TASK INSTRUCTIONS: The answer must be every line from the entries below that includes "setup".

DATA SUPPLIED:
- Opening Delimiter -

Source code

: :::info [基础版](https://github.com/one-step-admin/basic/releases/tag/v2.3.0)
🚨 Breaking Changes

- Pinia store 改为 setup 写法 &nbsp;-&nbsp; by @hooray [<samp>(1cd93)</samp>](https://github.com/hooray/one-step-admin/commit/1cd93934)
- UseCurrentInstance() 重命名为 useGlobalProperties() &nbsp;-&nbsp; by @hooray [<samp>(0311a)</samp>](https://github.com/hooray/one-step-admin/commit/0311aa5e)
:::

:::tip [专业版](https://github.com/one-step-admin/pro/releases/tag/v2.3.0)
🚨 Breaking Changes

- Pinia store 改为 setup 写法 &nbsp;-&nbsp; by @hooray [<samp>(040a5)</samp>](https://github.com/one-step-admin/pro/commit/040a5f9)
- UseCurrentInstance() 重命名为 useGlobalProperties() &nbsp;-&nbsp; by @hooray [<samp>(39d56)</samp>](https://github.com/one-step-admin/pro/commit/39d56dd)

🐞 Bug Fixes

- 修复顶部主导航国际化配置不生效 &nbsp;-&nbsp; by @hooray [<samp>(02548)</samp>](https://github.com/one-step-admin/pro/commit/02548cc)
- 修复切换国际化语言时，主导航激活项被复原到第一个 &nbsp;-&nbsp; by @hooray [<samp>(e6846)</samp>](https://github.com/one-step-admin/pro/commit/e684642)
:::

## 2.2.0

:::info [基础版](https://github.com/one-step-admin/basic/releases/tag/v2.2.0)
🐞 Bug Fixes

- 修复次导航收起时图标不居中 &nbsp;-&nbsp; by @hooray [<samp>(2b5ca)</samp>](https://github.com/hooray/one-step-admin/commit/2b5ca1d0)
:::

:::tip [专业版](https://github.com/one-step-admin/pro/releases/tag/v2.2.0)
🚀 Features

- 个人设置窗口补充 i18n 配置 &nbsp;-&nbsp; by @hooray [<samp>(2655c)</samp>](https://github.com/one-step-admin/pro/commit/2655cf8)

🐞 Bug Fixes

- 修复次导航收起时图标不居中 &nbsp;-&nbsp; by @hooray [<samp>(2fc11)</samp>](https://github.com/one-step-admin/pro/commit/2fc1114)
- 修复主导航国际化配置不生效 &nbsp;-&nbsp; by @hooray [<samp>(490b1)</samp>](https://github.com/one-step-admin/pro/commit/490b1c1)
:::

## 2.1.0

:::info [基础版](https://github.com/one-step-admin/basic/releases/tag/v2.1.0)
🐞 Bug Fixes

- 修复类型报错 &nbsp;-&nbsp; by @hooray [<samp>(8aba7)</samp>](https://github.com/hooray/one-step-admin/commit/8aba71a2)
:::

- Closing Delimiter -

RESPONSE AREA:
- Pinia store 改为 setup 写法 &nbsp;-&nbsp; by @hooray [<samp>(1cd93)</samp>](https://github.com/hooray/one-step-admin/commit/1cd93934)
- Pinia store 改为 setup 写法 &nbsp;-&nbsp; by @hooray [<samp>(040a5)</samp>](https://github.com/one-step-admin/pro/commit/040a5f9)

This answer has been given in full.